Athunnea · May 26, 2021, 1:19pm

Hi there!

I have an Ecto Changeset, that uses validate_inclusion against quite a few lists of values (country codes, packaging types, categories, etc). Some of these lists are in the database. Requesting the db from the changeset would be inefficient in case of batch inserts/updates.

I have been preloading these lists and sending to the changeset, so it would be one call to db on each batch of updates/inserts, instead of one per each row. Plus it feels more “pure” in terms of functions.

Now it becomes cumbersome. I’m considering to switch to calls directly from the changeset and using cachex as a proxy.

Current code:

def create_batch(list_of_params) do
   lists_of_values = App.Lists.get_lists()

   Enum.map(list_of_params, fn params ->
      changeset(struct, params, lists_of_values) |> Repo.insert
   end
end

def changeset(struct, params, lists_of_values)
   struct
   ...
   |> validate_inclusion(:field, lists_of_values[:package_codes])
end

Potential refactoring

def create_batch(list_of_params) do
   Enum.map(list_of_params, fn params ->
      changeset(struct, params) |> Repo.insert
   end
end

def changeset(struct, params)
   struct
   ...
   |> validate_inclusion(:field, App.CachedLists.get(:package_codes))
end

I have some concerns about potential downsides. Would appreciate an advice.

Keep sending lists of values to changeset
Request lists of values directly from changeset

0 voters

dimitarvp · May 26, 2021, 3:43pm

I voted for your first option because I really don’t understand how it is cumbersome?
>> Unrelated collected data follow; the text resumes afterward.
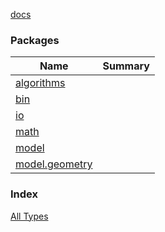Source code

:[docs](./index.md)

### Packages

| Name | Summary |
|---|---|
| [algorithms](algorithms/index.md) |  |
| [bin](bin/index.md) |  |
| [io](io/index.md) |  |
| [math](math/index.md) |  |
| [model](model/index.md) |  |
| [model.geometry](model.geometry/index.md) |  |

### Index

[All Types](alltypes/index.md)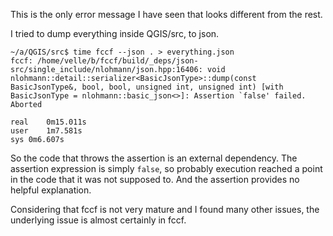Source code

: This is the only error message I have seen that looks different from the rest. 

I tried to dump everything inside QGIS/src, to json. 

    ~/a/QGIS/src$ time fccf --json . > everything.json
    fccf: /home/velle/b/fccf/build/_deps/json-src/single_include/nlohmann/json.hpp:16406: void nlohmann::detail::serializer<BasicJsonType>::dump(const BasicJsonType&, bool, bool, unsigned int, unsigned int) [with BasicJsonType = nlohmann::basic_json<>]: Assertion `false' failed.
    Aborted

    real	0m15.011s
    user	1m7.581s
    sys	0m6.607s

So the code that throws the assertion is an external dependency. The assertion expression is simply `false`, so probably execution reached a point in the code that it was not supposed to. And the assertion provides no helpful explanation. 

Considering that fccf is not very mature and I found many other issues, the underlying issue is almost certainly 
in fccf.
Athunnea · May 26, 2021, 7:54pm

Why it becomes cumbersome in time:

When multiple functions call the changeset, each of them has to deal with passing these validation lists
When a few functions pass through the values, it’s getting harder to track what’s going on. E.g. import() |> create_batch() |> create() |> changeset(). You see that validation uses an list or map of lists, then you have to track it backwards to get to the origin. Instead of following the direct call to list service with cached values.
It’s more complicated to add new lists because they are kept far away from where they are actually used.
Some lists could have some business logic attached, when some values are available only in certain cases.
In general the changeset function shouldn’t be concerned that some lists are coming as function inputs only for performance reasons.

Does it make sense?

dimitarvp · May 26, 2021, 8:16pm

Not really but then again I am not working on the project every day after all.

The only thing I could gleam from your explanation is that you need higher-level functions that compose the lower-level functions and give them some nice descriptive names.

ityonemo · May 26, 2021, 8:33pm

Option 3: refactor into an association?